Sexual trauma is an area where shame runs rampant. Sexuality and sexual activity are topics that are generally deeply personal and private. It isn’t something we talk about freely (though we are now perhaps more than ever). Silence and secrecy are great for shame, because it makes its isolation aspect even stronger, allowing the shame to exist and even grow in intensity. The taboo nature of all things sexual create a perfect environment for shame, so even innocuous or good sexual experiences can carry a sense of shame. However, that shame can be greatly exacerbated when you add in the factors that can come with trauma, like threats, pain, guilt, betrayal, confusion.
The Inner Voices
Sexual trauma is different for everyone, so each person’s experience of it and it’s after-effects is unique. But, there are often some shared themes. Here are some shame-based lies you might recognize in yourself or in someone who has experienced a sexual trauma:
- It was my fault, I deserved it, I led him/her on.
- I am bad, dirty, gross, damaged, ruined.
- I can’t tell anyone, no one will understand.
- I’m incapable of having a normal relationship.
There are plenty more, and they are strong. So strong, in fact, that they can stifle us and keep us from looking at the pain or talking about the experience, essentially halting or stunting any chance of healing.
The good news is, there is hope for healing! You can overcome shame, but it is a daunting task and it takes time.
Bring Shame Out of the Darkness
The first step in overcoming shame is acknowledging it.

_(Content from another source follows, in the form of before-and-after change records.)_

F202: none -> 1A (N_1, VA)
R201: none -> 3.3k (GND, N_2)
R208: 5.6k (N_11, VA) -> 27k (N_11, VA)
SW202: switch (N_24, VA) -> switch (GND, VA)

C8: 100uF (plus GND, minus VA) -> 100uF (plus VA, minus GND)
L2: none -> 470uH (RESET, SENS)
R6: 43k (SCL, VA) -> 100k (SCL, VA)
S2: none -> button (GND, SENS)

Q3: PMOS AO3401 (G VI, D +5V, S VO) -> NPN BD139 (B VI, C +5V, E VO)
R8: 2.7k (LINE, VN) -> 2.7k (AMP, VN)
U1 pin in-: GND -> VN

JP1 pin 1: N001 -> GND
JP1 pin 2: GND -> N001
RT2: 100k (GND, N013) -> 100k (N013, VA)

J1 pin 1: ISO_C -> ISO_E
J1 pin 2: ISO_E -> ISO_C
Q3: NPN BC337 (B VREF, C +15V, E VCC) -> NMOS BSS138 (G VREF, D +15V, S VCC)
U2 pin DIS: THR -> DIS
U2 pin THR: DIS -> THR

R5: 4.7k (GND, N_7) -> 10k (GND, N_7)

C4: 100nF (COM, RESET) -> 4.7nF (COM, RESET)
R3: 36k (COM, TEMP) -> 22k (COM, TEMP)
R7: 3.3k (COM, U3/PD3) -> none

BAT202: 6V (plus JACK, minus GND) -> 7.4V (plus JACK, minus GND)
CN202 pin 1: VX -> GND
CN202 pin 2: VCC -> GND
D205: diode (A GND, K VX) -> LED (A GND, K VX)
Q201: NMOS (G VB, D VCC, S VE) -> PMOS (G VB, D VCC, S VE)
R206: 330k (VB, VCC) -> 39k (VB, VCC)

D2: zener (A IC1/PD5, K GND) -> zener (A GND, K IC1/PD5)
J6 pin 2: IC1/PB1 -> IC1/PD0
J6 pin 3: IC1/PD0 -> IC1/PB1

Much easier said than done, because shame thrives in the dark. But once you’ve shined a light on it, you’ve already started to take away some of its power.
Care for Yourself
Another step would be self care. Check out this post or others on some helpful tips in practicing self-care, and take some steps to care for yourself before diving too deeply into shame work, as it can easily stir up a lot of strong emotions.
Utilize Your Community
Another crucial step in overcoming the shame is sharing it. Some consider this piece the hardest, especially because struggling with shame means that at least on some level you believe the lies it is feeding you. If you believe that you are dirty, that it was your fault, that you don’t deserve healing or love, that no one will understand, then of course the idea of opening up to someone is terrifying! But sharing your feelings and experiences with a safe person is a giant step that takes away a ton of shame’s power, hopefully showing you that you are not alone, that you aren’t ruined, that you do have people on your side.
If you don’t have a safe person in mind, or if you feel ready to do some more intense work around your shame and your experience, consider giving a therapist a chance. Do some research and find one that looks like a good fit for you. Partnering with a counselor is an incredible step in working towards healing and overcoming shame.